Una propuesta claustrofóbica, un escenario con puerta de entrada pero sin salida, un espacio para la agorafobia en el que se muere sin saber cómo, se investiga sin finalidad, se acusa sin cargos y se argumenta sin pruebas. Un lugar en el que las cantantes no se saben las letras de sus canciones, los espejos se utilizan para ver en lugar de para mirarse, las tortugas recorren distancias inabarcables por la mente humana y los suicidas se disparan sin dejar rastro del arma utilizada.

Todo avance es una no consecución. Cada logro es una pérdida y cada un éxito un fracaso. Las dudas son certidumbres, las peticiones negaciones y las ofrendas rechazos. Toda manifestación de amor es un desamor. La frustración es la atmósfera natural de cada hombre y cada mujer, el aire que respiran las parejas y en el que se sienten cómodos, porque así lo han aprendido y así hemos sido educados todos los individuos. La angustia es la sensación dominante en este universo en el que no se avanza, no se progresa, no se crece, se consigue tanto como se pierde, lo negativo contrarresta a lo positivo y el no pesa tanto como el sí. La desazón se confunde con Descartes, el ruido con Mozart, la urbanidad con Voltaire y el bien y el mal son categorías establecidas por los hombres al margen de Dios.

Tras el éxito de su ópera prima unos años antes, Rosencrantz y Guildenstern han muerto, Tom Stoppard decide en 1972 ir a más en su juego de darle la vuelta a la realidad, retorciéndola y deconstruyéndola. Rompiendo los esquemas mentales de su espectador, no dejándole respirar, asfixiándole, agobiándole, inundándole de palabras y de significados, atrayéndole para rechazarle después, expulsándole para llamarle acto seguido.

Jumpers supone someterse a una tensión que resulta casi insoportable, es ir más allá de los límites para transitar por lo inhóspito y lo desconocido. Es la contención del exceso y el derroche de lo comedido. Una psicodelia dramática con profundos efectos secundarios.

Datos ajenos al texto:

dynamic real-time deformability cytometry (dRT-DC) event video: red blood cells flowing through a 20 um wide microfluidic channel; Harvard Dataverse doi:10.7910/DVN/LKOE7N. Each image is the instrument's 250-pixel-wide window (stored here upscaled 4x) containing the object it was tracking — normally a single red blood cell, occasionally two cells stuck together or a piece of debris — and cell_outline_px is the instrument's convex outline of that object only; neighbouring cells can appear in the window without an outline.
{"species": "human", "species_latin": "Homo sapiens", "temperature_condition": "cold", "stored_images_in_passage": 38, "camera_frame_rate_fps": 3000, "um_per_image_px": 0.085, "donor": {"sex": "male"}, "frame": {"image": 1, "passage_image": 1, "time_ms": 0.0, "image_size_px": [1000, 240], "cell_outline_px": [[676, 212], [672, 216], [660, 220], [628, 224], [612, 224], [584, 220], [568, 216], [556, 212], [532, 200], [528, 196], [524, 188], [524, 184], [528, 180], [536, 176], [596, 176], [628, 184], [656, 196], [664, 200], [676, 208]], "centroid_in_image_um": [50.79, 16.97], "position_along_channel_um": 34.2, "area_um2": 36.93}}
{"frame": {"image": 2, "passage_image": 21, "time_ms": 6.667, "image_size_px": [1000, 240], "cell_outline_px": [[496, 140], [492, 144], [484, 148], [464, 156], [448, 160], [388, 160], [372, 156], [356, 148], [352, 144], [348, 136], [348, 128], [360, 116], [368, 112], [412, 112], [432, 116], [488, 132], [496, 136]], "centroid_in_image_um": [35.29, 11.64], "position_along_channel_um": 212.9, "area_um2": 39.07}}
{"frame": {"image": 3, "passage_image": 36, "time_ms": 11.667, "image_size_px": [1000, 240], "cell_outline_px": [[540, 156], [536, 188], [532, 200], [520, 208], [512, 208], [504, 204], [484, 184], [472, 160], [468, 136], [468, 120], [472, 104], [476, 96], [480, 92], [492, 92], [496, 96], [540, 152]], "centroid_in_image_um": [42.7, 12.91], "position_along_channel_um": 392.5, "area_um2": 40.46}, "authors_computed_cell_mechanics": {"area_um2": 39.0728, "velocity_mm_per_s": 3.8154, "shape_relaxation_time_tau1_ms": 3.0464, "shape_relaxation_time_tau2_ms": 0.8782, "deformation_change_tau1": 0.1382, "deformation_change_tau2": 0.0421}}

«Voltaire/Rousseau. La disputa»

Bajo un tapiz que representa el lugar donde vive Voltaire y a donde acude Rousseau, se dialoga, debate y discute intensamente durante una hora y media en la que todas las palabras son certeras, las frases precisas y cada intervención un auténtico parlamento. Una discusión filosófica en la que no se hace abuso de esta disciplina al convertirla en argumentos comprensibles para todos los públicos en un intercambio verbal sin descanso.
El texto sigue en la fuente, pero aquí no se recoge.